- Exercise instructions:
Look through the entries below. Say how many lines include "pixels", with nothing added.
━━━━━ Provided entries ━━━━━
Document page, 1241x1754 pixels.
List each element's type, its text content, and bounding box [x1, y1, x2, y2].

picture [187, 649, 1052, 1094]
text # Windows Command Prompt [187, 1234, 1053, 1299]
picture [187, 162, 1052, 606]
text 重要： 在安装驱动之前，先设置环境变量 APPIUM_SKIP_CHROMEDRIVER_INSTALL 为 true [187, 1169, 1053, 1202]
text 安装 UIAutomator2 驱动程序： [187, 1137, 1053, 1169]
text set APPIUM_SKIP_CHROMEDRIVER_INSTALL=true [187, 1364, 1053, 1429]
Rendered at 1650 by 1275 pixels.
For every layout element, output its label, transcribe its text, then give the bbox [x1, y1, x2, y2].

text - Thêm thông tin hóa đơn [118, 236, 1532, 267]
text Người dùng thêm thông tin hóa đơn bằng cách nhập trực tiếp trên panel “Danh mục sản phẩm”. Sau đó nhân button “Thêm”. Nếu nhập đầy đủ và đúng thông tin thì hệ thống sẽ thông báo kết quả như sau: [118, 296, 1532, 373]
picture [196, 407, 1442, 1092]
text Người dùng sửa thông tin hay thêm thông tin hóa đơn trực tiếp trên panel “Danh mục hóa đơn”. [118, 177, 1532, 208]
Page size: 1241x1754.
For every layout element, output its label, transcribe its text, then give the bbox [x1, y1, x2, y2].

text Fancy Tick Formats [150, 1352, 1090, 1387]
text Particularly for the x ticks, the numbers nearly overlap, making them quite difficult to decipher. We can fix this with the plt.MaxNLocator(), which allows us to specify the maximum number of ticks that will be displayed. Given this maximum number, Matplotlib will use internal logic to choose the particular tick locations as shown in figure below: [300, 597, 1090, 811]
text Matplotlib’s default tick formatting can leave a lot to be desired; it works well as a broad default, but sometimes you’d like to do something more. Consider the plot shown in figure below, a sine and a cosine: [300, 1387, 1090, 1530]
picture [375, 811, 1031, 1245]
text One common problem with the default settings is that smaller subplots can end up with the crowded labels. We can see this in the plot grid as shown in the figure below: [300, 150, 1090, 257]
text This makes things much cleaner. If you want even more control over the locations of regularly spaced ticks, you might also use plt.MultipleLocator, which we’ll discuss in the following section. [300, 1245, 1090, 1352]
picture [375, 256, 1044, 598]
━━━━━
- Answer to this task:
2